* [課題要件]:
以下の、オーケストラ仲間との飲み会をつづった文章を、一字一句変えずに全文抜き出してください。

練習後の飲み会が半ば恒例となっている。練習に出た人はかなりの確率で飲み会に流れる。8時半からまとまった人数の入れるお店を探す事務局の苦労をよそに盛り上がる。座席は自由席である。来た順に奥に詰める。だから毎回ランダムだ。

先日の飲み会私の隣にはうら若い女子。女子の比率が高いのでそれ自体は珍しくない。彼女は最近入団のホルン奏者だ。しかも高く見積もっても我が家の娘らの世代。多分若いんだと思う。

話が弾むうちに、出身大学を聞いて驚いた。私の後輩だった。所属がオケではなく吹奏楽団だったが奇遇だ。音楽そっちのけで地元ネタで盛り上がった。あまりメジャーな大学ではないので社内では見かけないが、まさかオケでとは。

これもまたアンサンブル。

2023年5月22日 (月)

下宿コミュニケーション

大学オケの門をたたくとすぐ、仲間との交友が始まった。自宅から通っていた私だが、先輩や仲間の下宿での飲み会に明け暮れた。安酒につまみ持ち寄りの会。

話題は意外とまっとうで、音楽中心。演奏家論、作曲家論とまでは突き詰めない音楽ネタだ。演奏会の曲目決定時期にはかなり盛り上がる。決まった後、練習に取り組む間、特定の作曲家や作品が話題の中心になる。

当時はCDではなく、レコードやカセットテープで、さまざまな演奏を聴きながら他愛なくもりあがったようで、実は強烈な刷り込みになっている。

* [提供データ]:
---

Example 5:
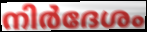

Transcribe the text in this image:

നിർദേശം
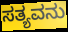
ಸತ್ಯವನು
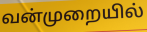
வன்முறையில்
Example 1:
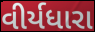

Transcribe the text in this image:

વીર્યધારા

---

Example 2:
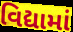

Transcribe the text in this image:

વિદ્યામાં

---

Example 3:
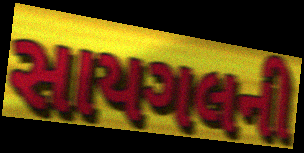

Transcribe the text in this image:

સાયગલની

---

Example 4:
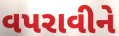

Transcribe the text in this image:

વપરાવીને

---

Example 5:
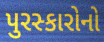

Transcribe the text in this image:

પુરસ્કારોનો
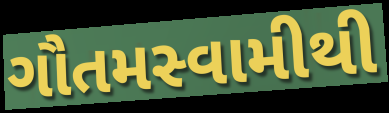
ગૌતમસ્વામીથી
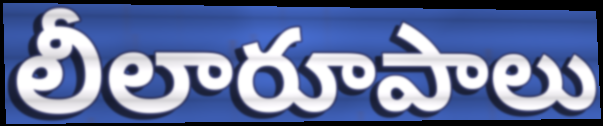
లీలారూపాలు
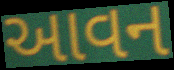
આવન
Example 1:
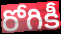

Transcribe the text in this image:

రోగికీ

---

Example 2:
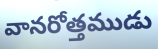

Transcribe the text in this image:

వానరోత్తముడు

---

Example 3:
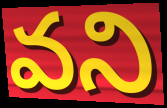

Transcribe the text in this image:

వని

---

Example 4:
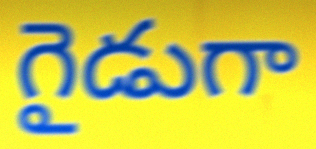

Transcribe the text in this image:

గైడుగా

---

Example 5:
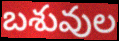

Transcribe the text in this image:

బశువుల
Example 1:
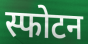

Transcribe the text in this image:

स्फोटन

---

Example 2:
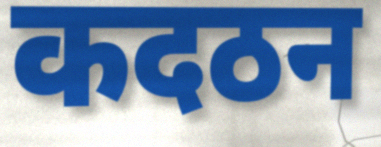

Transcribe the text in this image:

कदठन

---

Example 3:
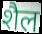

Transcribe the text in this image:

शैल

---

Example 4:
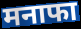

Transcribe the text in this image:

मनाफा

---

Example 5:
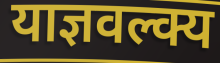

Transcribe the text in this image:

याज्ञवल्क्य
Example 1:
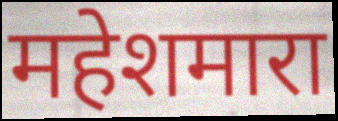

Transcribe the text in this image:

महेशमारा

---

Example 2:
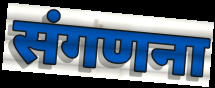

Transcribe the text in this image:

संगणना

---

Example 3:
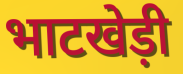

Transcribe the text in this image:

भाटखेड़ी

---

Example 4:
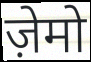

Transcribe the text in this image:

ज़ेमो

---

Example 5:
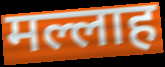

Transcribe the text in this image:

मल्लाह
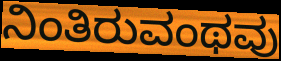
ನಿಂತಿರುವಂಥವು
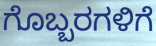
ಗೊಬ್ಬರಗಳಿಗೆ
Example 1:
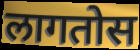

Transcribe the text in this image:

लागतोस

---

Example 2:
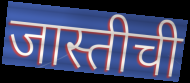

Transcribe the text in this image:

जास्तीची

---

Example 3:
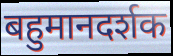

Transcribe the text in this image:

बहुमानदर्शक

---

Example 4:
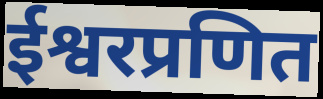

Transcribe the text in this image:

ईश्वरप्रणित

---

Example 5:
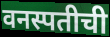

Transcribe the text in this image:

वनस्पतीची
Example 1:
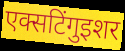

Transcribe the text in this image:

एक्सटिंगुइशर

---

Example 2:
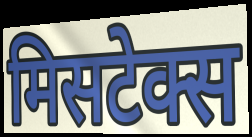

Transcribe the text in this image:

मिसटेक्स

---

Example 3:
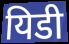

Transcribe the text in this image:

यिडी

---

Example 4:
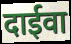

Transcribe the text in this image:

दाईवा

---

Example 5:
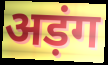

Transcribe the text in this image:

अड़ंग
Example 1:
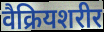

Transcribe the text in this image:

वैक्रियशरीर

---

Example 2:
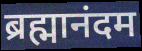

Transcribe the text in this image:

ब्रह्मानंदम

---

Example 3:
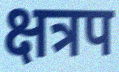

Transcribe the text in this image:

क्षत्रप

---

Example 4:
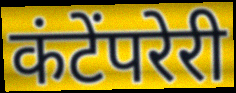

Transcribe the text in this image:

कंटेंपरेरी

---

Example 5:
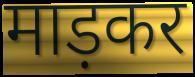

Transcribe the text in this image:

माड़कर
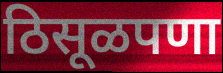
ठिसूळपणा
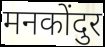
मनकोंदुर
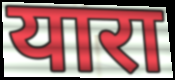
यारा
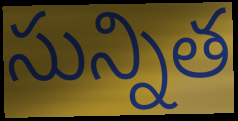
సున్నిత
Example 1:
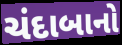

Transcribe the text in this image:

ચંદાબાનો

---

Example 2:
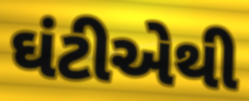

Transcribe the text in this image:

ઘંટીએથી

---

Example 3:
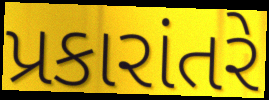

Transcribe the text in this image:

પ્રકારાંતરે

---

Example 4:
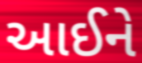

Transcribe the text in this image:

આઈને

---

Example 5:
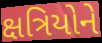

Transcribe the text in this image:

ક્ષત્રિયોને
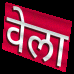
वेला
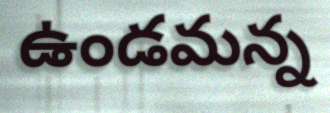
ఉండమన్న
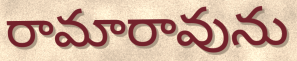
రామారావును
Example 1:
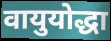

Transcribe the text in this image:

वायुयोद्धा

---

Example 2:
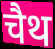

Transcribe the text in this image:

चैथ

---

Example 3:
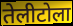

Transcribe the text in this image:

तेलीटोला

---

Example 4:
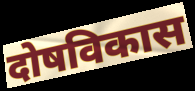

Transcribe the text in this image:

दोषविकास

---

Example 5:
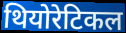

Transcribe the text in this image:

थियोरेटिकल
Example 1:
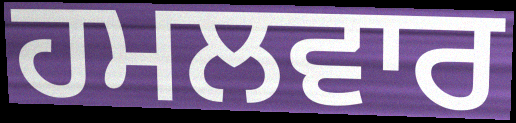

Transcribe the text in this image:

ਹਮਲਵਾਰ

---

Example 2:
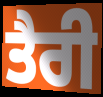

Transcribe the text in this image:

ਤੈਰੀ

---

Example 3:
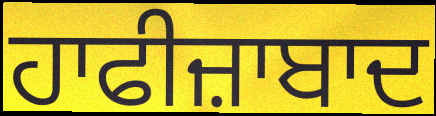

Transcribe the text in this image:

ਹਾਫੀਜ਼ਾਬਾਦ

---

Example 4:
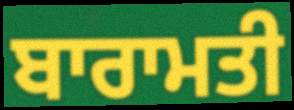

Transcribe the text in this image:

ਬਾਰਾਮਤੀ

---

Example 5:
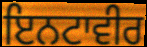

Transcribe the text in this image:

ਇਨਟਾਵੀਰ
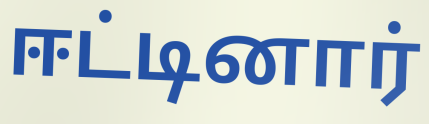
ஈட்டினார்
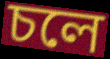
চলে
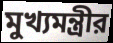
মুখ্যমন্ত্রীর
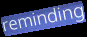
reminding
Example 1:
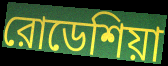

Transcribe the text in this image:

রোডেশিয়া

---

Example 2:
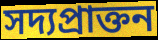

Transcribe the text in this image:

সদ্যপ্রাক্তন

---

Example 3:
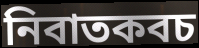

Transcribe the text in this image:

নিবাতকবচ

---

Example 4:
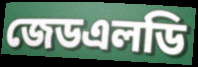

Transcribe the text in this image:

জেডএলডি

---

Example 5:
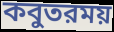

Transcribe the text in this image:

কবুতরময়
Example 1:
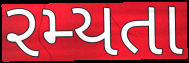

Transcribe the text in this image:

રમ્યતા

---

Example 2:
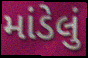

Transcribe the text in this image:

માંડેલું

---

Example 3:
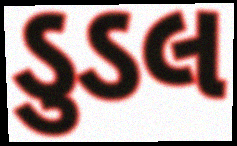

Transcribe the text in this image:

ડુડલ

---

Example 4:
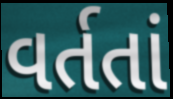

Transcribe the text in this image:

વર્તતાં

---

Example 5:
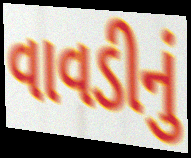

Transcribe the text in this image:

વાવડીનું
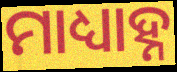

* [演習結果]:
練習後の飲み会が半ば恒例となっている。練習に出た人はかなりの確率で飲み会に流れる。8時半からまとまった人数の入れるお店を探す事務局の苦労をよそに盛り上がる。座席は自由席である。来た順に奥に詰める。だから毎回ランダムだ。

先日の飲み会私の隣にはうら若い女子。女子の比率が高いのでそれ自体は珍しくない。彼女は最近入団のホルン奏者だ。しかも高く見積もっても我が家の娘らの世代。多分若いんだと思う。

話が弾むうちに、出身大学を聞いて驚いた。私の後輩だった。所属がオケではなく吹奏楽団だったが奇遇だ。音楽そっちのけで地元ネタで盛り上がった。あまりメジャーな大学ではないので社内では見かけないが、まさかオケでとは。

これもまたアンサンブル。

2023年5月22日 (月)

下宿コミュニケーション

大学オケの門をたたくとすぐ、仲間との交友が始まった。自宅から通っていた私だが、先輩や仲間の下宿での飲み会に明け暮れた。安酒につまみ持ち寄りの会。

話題は意外とまっとうで、音楽中心。演奏家論、作曲家論とまでは突き詰めない音楽ネタだ。演奏会の曲目決定時期にはかなり盛り上がる。決まった後、練習に取り組む間、特定の作曲家や作品が話題の中心になる。

当時はCDではなく、レコードやカセットテープで、さまざまな演奏を聴きながら他愛なくもりあがったようで、実は強烈な刷り込みになっている。